Neuroenhancement “not justifiable”
THE prescription of neuroenhancements for healthy patients is inadvisable because of numerous social, developmental and professional integrity issues, according to the authors of an ethics position paper published in Neurology. The authors wrote that there had been an increase in the use of prescription medication to augment cognitive or affective function (neuroenhancement) in healthy adult and paediatric populations. In children and adolescents, this appeared to be increasing in parallel to increasing rates of attention deficit disorder diagnoses and stimulant medication prescriptions. They wrote that their paper was “not an attempt to determine public policy recommendations, provide medical–legal interpretation, or define societal norms related to the permissibility of neuroenhancement in general”. However, they wrote that particularly in the case of children “we conclude at the present time that neuroenhancement in legally and developmentally nonautonomous children and adolescents is not justifiable”.
Citizen research needs ethical standards
FAILURE to adequately address the ethical standards of participant-led research (PLR) and generate consensus on best practice could pose a threat of harm to participants and undermine the credibility of the research, according to a policy forum article published in PLOS Medicine. The authors wrote that the proliferation of online social networks and increasing access to digital technologies had allowed more individuals to become involved directly in research. They said that although PLR was potentially a boon to research, it did pose a number of challenges. The article focused on whether adequate ethical oversight of PLR should involve standard ethics review. “PLR holds out the alluring prospect of citizen engagement in the co-production of knowledge with the scientific community”, they wrote. However, a failure to address ethical issues could eventually provoke a backlash of overregulation “that deprives us of its potential benefits”.

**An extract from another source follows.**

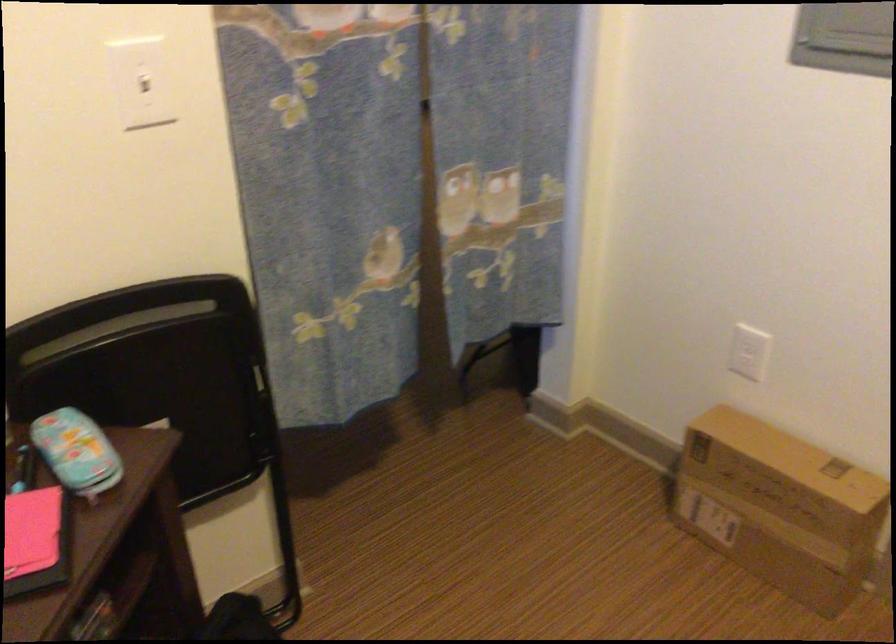
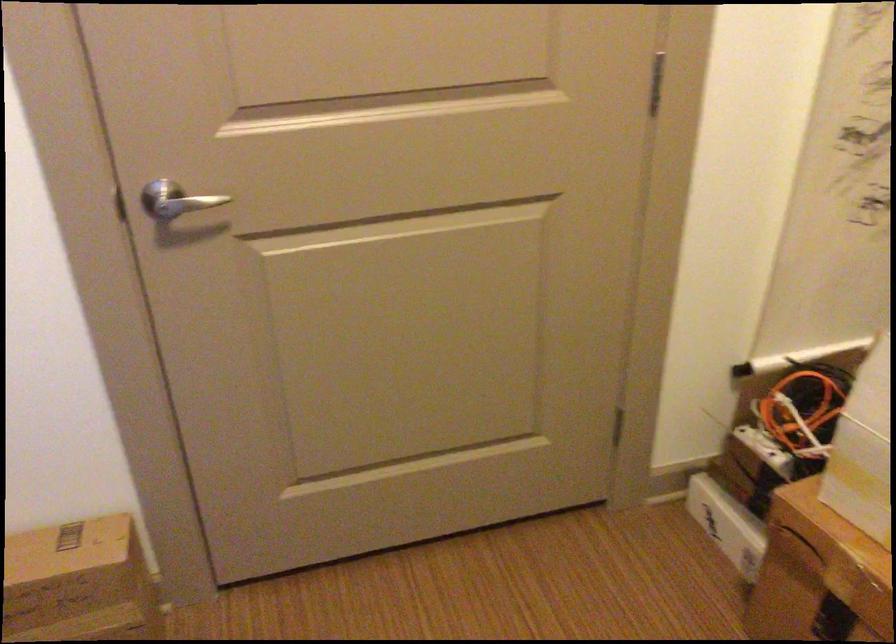
Find the pixel in the second image that matches point (813, 494) in the first image.

(79, 583)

‘Likes’ reveal personal attributes
RESEARCHERS have found that a wide variety of people’s personal attributes, ranging from sexual orientation to intelligence, can be automatically and accurately inferred using their Facebook “Likes”. The research, published in the Proceedings of the National Academy of Sciences, also found similarity between Facebook Likes and other kinds of digital records, such as browsing histories, search queries or purchase histories, which suggested that the potential to reveal users’ attributes was unlikely to be limited to Likes. The study was based on a sample of 58 466 US volunteers, found through Facebook, and looked at their Likes (170 per person on average), psychometric test scores and survey information. The authors wrote that the wide variety of attributes predicted in the study indicated that with appropriate training data, it might be possible to reveal other attributes. “Predicting users’ individual attributes and preferences can be used to improve numerous products and services”, they wrote. “Moreover, inference based on observations of digitally recorded behavior may open new doors for research in human psychology.”